My mum could endure anything in this world except for my tears. My tears tore her down. After a few hours, my brother called me and said that my mum was not responding to anything. Her blood pressure was dropping. She was in the intensive care unit. I asked him to place his phone near her ears. I started crying that she could not cheat me by leaving me like this. She had to come back for my sake. I wonder what was going through my mom then? Was she listening to me? I know she must have craved for that last glimpse of me.

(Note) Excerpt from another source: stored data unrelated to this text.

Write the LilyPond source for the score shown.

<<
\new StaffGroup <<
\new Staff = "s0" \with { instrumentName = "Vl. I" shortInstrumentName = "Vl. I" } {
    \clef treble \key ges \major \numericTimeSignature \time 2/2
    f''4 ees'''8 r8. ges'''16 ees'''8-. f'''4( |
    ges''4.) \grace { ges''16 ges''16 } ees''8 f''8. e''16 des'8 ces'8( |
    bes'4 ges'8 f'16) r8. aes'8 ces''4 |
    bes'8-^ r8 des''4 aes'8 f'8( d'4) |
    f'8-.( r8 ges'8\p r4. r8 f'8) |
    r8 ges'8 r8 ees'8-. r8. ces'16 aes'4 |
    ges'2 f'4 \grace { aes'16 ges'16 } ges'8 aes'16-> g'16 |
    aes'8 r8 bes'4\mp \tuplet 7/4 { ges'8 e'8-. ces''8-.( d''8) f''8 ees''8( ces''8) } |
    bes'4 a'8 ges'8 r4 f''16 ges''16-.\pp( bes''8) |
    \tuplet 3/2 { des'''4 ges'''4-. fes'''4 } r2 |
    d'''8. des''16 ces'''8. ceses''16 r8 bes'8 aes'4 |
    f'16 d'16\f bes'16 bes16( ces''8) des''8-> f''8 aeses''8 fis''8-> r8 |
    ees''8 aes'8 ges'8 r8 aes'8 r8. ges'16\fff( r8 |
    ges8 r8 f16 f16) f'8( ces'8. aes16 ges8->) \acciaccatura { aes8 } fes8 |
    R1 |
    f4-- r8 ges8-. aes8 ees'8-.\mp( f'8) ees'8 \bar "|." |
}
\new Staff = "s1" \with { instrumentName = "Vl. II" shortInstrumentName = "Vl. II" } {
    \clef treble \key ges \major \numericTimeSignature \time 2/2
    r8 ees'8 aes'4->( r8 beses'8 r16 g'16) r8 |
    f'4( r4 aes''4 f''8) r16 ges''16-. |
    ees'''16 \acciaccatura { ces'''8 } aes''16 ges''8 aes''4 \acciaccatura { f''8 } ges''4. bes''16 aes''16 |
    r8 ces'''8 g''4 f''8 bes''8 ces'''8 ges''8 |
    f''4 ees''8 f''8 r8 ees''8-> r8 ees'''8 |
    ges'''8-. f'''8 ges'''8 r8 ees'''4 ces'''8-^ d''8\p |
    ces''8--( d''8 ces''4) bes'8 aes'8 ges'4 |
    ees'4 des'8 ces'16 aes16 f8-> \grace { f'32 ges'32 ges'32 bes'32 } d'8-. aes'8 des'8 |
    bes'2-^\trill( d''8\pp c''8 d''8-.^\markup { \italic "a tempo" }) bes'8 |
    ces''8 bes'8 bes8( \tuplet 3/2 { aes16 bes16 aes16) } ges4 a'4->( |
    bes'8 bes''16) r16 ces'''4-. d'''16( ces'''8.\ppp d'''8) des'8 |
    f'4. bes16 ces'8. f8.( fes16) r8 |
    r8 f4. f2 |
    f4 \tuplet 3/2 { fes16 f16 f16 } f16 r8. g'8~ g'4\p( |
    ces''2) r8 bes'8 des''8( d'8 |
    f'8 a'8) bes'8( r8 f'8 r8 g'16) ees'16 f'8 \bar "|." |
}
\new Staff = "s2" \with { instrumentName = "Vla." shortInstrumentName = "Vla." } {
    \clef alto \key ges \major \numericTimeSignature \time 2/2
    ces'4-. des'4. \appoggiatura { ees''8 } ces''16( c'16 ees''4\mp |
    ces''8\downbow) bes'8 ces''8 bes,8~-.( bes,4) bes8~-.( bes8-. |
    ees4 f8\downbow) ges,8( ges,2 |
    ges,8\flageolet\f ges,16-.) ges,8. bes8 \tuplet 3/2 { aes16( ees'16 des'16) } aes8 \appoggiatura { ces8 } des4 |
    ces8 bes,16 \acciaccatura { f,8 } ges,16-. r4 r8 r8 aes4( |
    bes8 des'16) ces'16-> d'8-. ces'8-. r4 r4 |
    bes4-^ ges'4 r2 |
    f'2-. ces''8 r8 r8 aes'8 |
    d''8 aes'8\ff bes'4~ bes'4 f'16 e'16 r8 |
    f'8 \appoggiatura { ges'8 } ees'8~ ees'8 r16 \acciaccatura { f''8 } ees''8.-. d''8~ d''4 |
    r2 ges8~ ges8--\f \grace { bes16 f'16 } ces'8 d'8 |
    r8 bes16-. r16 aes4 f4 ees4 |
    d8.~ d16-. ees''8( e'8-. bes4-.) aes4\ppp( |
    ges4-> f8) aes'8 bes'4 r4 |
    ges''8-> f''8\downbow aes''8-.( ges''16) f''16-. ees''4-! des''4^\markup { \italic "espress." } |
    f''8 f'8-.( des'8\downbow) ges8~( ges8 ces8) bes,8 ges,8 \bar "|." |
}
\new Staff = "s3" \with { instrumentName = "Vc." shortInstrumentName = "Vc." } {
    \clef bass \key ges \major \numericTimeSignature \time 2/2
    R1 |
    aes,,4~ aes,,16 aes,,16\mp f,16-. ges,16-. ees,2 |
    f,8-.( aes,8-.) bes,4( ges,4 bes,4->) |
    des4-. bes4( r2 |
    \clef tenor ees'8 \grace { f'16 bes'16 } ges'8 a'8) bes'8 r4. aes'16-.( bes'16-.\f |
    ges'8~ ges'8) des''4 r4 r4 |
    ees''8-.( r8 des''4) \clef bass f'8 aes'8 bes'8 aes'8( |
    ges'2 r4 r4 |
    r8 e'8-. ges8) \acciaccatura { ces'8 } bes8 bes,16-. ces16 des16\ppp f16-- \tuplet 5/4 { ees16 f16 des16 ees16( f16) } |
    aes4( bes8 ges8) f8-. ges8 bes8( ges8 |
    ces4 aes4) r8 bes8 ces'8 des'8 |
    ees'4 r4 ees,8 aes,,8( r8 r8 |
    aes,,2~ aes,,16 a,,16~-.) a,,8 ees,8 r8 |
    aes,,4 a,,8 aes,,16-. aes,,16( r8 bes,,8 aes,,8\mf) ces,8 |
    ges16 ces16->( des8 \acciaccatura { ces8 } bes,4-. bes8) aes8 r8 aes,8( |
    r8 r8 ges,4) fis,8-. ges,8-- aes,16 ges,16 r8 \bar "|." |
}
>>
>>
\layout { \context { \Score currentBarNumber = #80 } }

Lastly, the person who left me after mom was my uncle. He was dear to me. He was young and was admitted to the hospital because of the deadly COVID-19. Later, my other uncles (his brothers) and his wife were admitted for the same. His condition worsened, and he was shifted to the ICU, where he stayed for nearly a week. Every day, two to three corpses came out of that room where he was lying. I wonder what he might have felt seeing them die. Watching someone sick makes us ill, but watching someone die when you are in the same condition might discourage the mind and heart further. Finally, he, too, succumbed to that dreaded disease. He was alone in that room. A door separated him from his dear ones. When his ultimate moment came, what did he feel? How much might he have been craving for that last glimpse of his family? His eyes might have wandered everywhere to catch a sight of them. His voice might have come up to his throat to call out to them. His heart might have craved for that solacing touch so that his soul could flow easily out of his body. What were his last wish and final desire?
All these questions creep into my mind making me restless, and I struggle to come out of this restless state of mind, but I fail. All of us have to go to that unknown, dark zone one day, leaving everything and everybody. What will be that last desire before we close our eyes forever? I fail to comprehend how it feels when we will be unable to fulfill it.